Should FWC's embarrassing decision be confidential?

Associate professor investigated for 'serious misconduct' involving student

Should FWC's embarrassing decision be confidential?

The Fair Work Commission (FWC) has denied the request of an employee to “de-identify” himself and his employer in a published decision.

The employee argued that the news media might “sensationalize” his case, which could “negatively affect his return to work.”

The employee was an associate professor employed by a university in its maths and science institute. He was dismissed following an investigation that found he had engaged in “serious misconduct” involving a student. The matter came before the FWC, which ruled that the incident was not “serious misconduct” because “it was wholly consensual and encouraged by the student.”

Ruling that the dismissal was unfair, the FWC ordered that the employee be reinstated and paid lost earnings.

Request for confidentiality

The employee then argued that his return to work “would be impeded by unfairly wide dissemination of the decision,” and that “it is likely that the media will favour sensational headlines over a full, fair and nuanced report of the decision.”

He said some students and staff might “likely hold the incorrect view” about the involved parties. He also said the publication “may cause unrest in a highly politicised student population.”

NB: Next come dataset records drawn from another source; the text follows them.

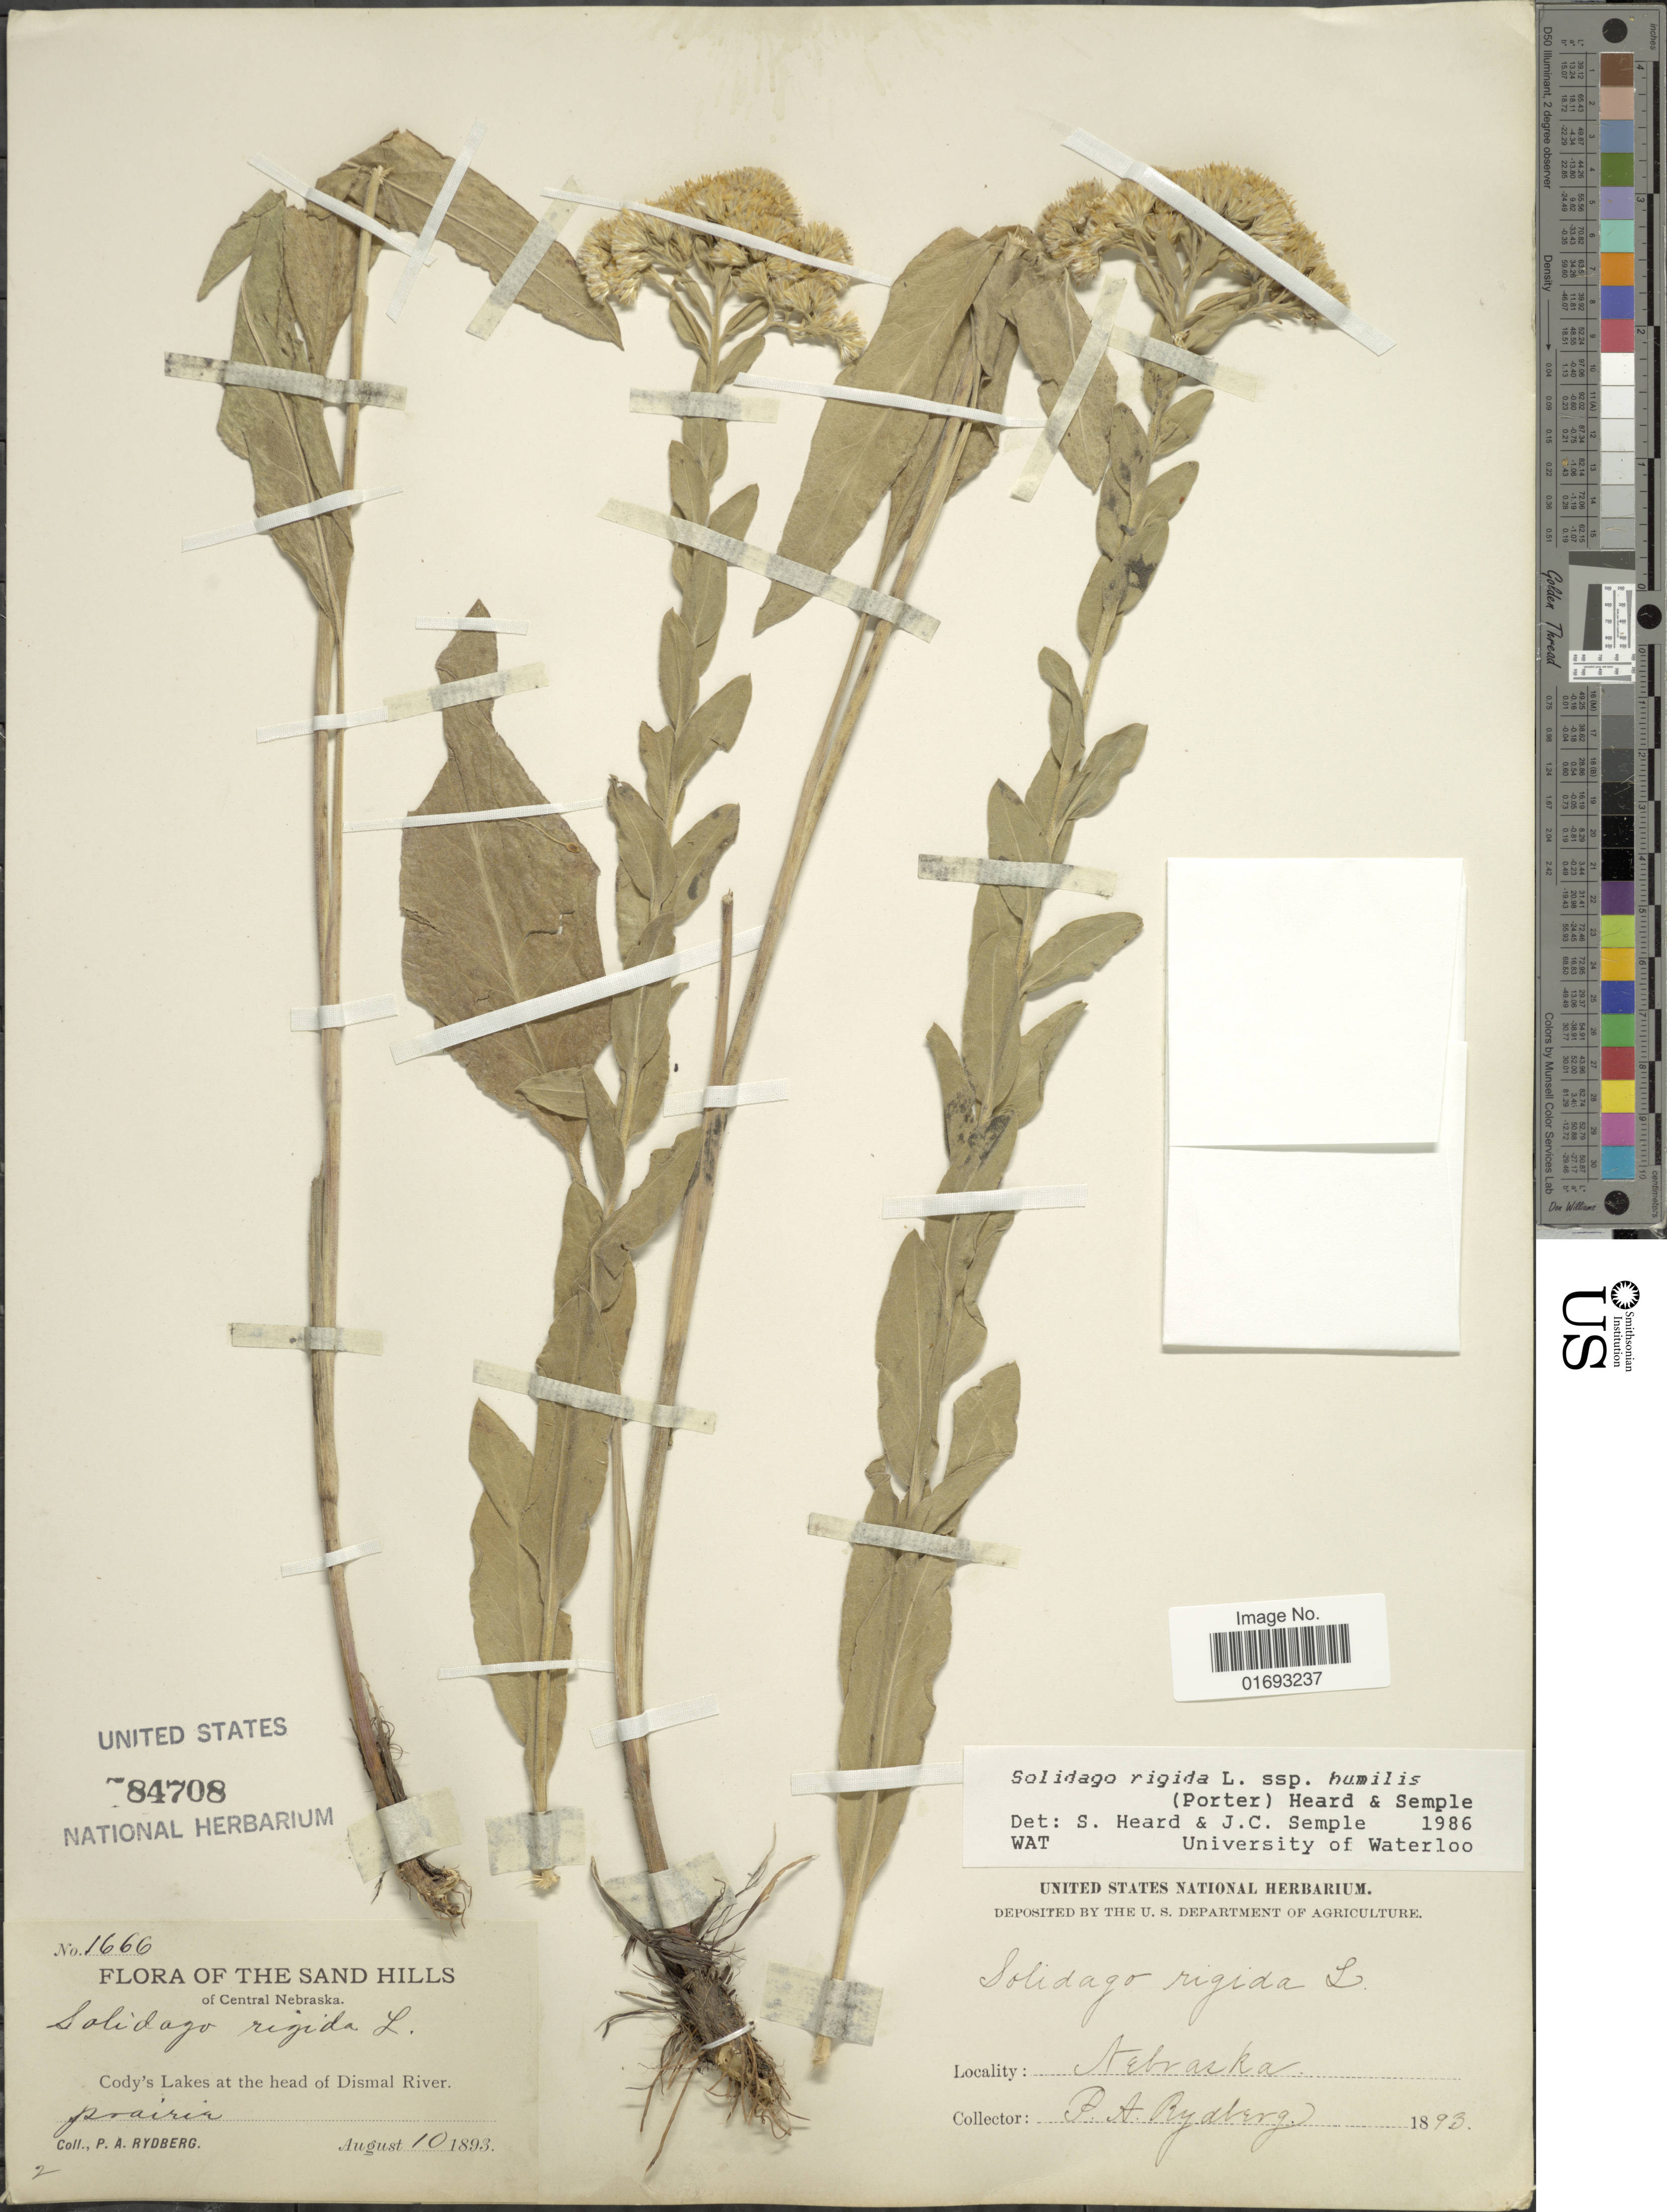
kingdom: Plantae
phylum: Tracheophyta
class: Magnoliopsida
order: Asterales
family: Asteraceae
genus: Oligoneuron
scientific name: Oligoneuron rigidum var. humile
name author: (Porter) G.L. Nesom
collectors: P. A. Rydberg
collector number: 1666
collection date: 1893-08-10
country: United States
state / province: Nebraska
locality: Sand Hills of Central Nebraska, Cody's Lakes at the head of Dismal River, prairie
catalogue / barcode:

As for the employer, it argued that “non-publication is inconsistent with the principles of open justice,” noting a provision on the Fair Work Act that states “unfair dismissal decisions must be published.”

FWC’s decision

In its decision on the matter, the FWC noted that the principle of open justice would usually be “the paramount consideration” in deciding whether a confidentiality order should be made, adding that there are limited exceptions to it: “Departure from the principle of open justice is only justified where the principle would, in fact, frustrate the administration of justice by unfairly damaging some material private or public interest.”

The FWC noted that the employee’s primary reason “appears to be embarrassment, distress and damage to his reputation.”

Finally, the FWC ruled that a nondisclosure order is not justified merely because allegations have been made which are “embarrassing, distressing or damaging to reputations.” It said the principle of open justice should be upheld.

Thus, the FWC rejected the employee’s request relating to the confidentiality order.